The year 1793 brought two very different events. The year started with the first human flight in the Americas. With President Washington in attendance along with future presidents Adams, Jefferson, Madison and Monroe, French aeronaut Jean Pierre Blanchard ascended in his hot-air balloon from the Walnut Street Jail yard, floated over Washington Square and landed across the Delaware River in New Jersey. Later that year one of the most severe yellow fever epidemics in American history hit the city and again the square became a burying ground. At this point one would conclude that the place was saturated with corpses.
But the neighborhood gradually improved after 1815 and became a respectable and even fashionable area to live. A tree-planting program helped to beautify the space and varied events like cattle markets and camp meetings livened up the area.
The Square holds a place in my personal history too: I came out of a friend’s house and to my horror, my car, which had been parked along the Square, was gone… the first time my car was towed from a parking space unexpectedly (getting it back was a nightmare); and the closest I ever got to President Reagan, I was standing in Washington Square and saw his motorcade go by during the celebration of the Constitution’s bicentennial.
In the latter part of the 20th century the park had become unkempt and unattractive. Thankfully, the National Park Service took over care of it in 2005 and today it has been restored and is part of Independence National Historical Park.
Related resources:
Blog post about Walnut Street Theatre
Blog post about Independence Hall
Blog post about the President’s House in Philadelphia
More info about Maxfield Parrish’s glass mural Dream Garden (mentioned in comments below)
Hi Tim, thanks for this blog! I kind of take Washington Square for granted, being that I walk through there every day on my way to work in the Curtis Building, which you also mention. It is indeed a beautiful place; at lunch I often go out and read a book under the trees in the summer. It is a place to get away from the city–although it only really takes up one full city block, you can sit there in perfect peace, away from the traffic and noise. I think the huge old trees absorb much of the sound, and all you are left with is the rustling of the leaves and the call of the birds.
I also take the Curtis Center for granted–unfortunately for me, it is merely the place where I have to go to work everyday, but there is a ton of history there too. Huge tour groups come in to take in the beautiful glass Tiffany mural in the lobby; I walk right by on the way to the elevator. If you are in the area, I encourage everyone to come check out this historic work of art-it is truly magnificent and becomes radiant on a sunny day, and also faces Independence Hall, with Washington Square to the south. Hard to beat the view, whichever way you turn on this historic corner of 6th and Walnut Street!
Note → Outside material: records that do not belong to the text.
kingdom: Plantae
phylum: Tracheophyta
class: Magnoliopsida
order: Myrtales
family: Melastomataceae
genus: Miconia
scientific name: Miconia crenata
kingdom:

For many years, Washington Square was known as a center of American publishing. Not only was Curtis there, but J. B. Lippincott was on the east side. Also W. B. Saunders, Lea and Febiger, the Pennsylvania Bible Society, and the Farm Journal were here too — in fact, Saunders and the Farm Journal still are.
Also, the Curtis Center lobby contains a magnificent wall-size Tiffany mural of Maxfield Parrish’s “Dream Garden.”